There was some inconsistency in the evidence across studies that could be due to variation in the clinical characteristics of the samples used, follow‐up time points, error in memory recall for certain outcomes, and differences in intervention durations, or therapist effects. There were some small sample sizes and larger variability around mean estimates of the longest periods of abstinence, and high variability around mean estimates of DDD. Although we observed heterogeneity in the magnitude of the effects for AA/TSF in comparison to other treatments or TSF variants, the direction of the findings in almost every case was in the same direction, with AA/TSF doing as well as, or better than, comparison interventions. There was only one instance where this was not the case, as detailed above in the results section (i.e. Lydecker 2010). For instance, in MATCH 1997 the proportion of participants completely abstinent throughout the entire first year following the intervention among outpatients who were assigned to the AA/TSF intervention was 24%, whereas 15% and 14% of participants assigned to CBT and MET, respectively, were completely abstinent during that timeframe. This reflects an absolute advantage of 9 percentage points in favor of AA/TSF, and a relative advantage for AA/TSF compared to CBT of 60% in the number of participants completely abstinent, and when compared to MET, reflects an increase of 64% in the number of participants completely abstinent.

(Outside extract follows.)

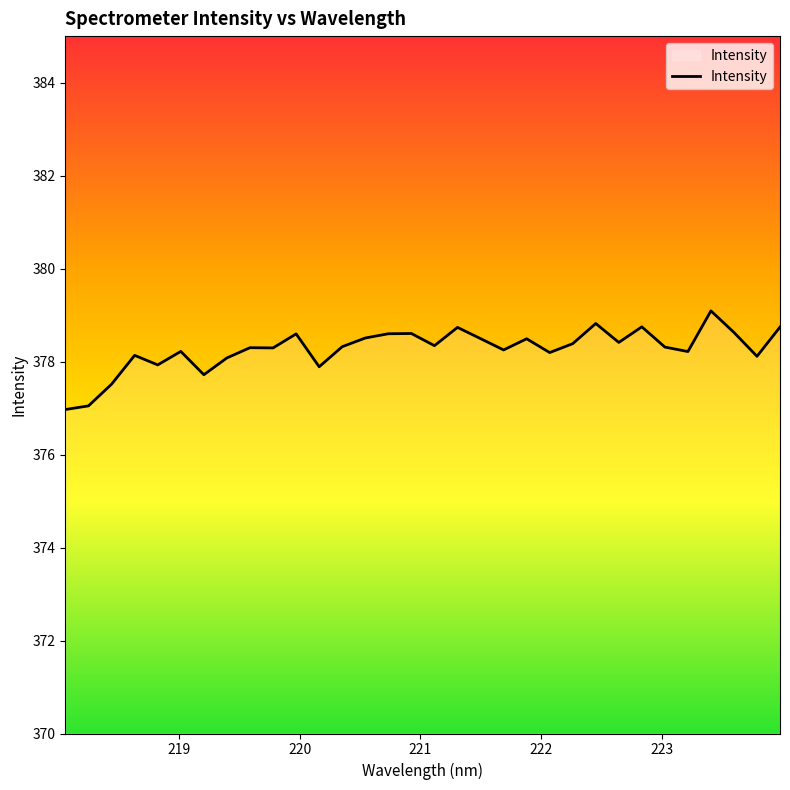

What is the difference between the maximum and minimum values?

2.1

For the economic analyses (4 studies; 5 reports), we rated three studies as being at unclear risk of bias (Humphreys 1996; Mundt 2012; MATCH 1997), and one study as low risk (Ouimette 1997). As noted in Assessment of risk of bias in included studies, we rated all reports across seven risk of bias dimensions using the standard Cochrane ‘Risk of bias’ ratings criteria (see Appendix 2; Figure 4; Figure 5). These criteria apply to risk of bias ratings for randomized as well as for observational, prospective, studies. In the latter case, random sequence generation and allocation concealment are automatically rated as ‘high risk’; we awarded such ratings in this review (i.e. for the 5 included observational, prospective studies). In future updates of this review, if we include a larger number of observational, prospective studies, then it may also be prudent to conduct a separate ‘Risk of bias’ rating specifically designed for evaluating risks in such studies, for example ROBINS‐I (Sterne 2016). Most studies were conducted in the USA, with one study from the UK (Manning 2012), and one from Norway (Vederhus 2014).

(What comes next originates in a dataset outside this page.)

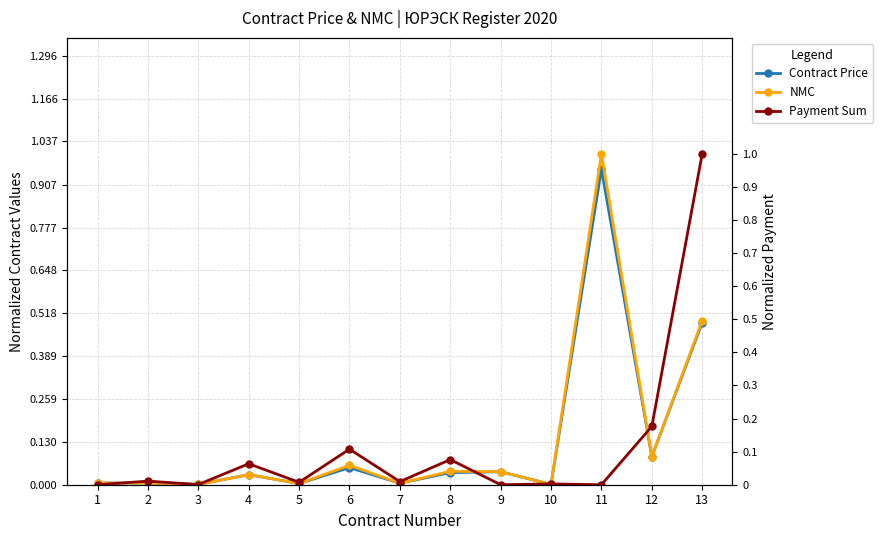

Reading right to left, transcribe all the data shown in this chart.

Contract Price: 13=0.5	12=0.1	11=1.0	10=0.0	9=0.0	8=0.0	7=0.0	6=0.1	5=0.0	4=0.0	3=0.0	2=0.0	1=0.0
NMC: 13=0.5	12=0.1	11=1.0	10=0.0	9=0.0	8=0.0	7=0.0	6=0.1	5=0.0	4=0.0	3=0.0	2=0.0	1=0.0
Payment Sum: 13=1.0	12=0.2	11=0.0	10=0.0	9=0.0	8=0.1	7=0.0	6=0.1	5=0.0	4=0.1	3=0.0	2=0.0	1=0.0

However, sample sizes were highly variable and skewed across studies, ranging from a low of 48 participants in Kahler 2004 to a high of 3018 in Ouimette 1997, with an average of 400 participants per study (mean 406.4; SD 616.2; median 201). Measurement in the included studies comprised psychometrically validated assessment tools. The original AA intervention is purported to work via its social fellowship and 12‐step program (Alcoholics Anonymous 2001). The social components operate through peer support and role modeling of successful AUD recovery, and through providing close mentoring and recovery management oversight through ‘sponsorship’. The common suffering of AA group members may provide a sense of belonging or universality that can help to diminish negative affect, particularly shame, loneliness and guilt, which is similar to some forms of group psychotherapy (Yalom 2008).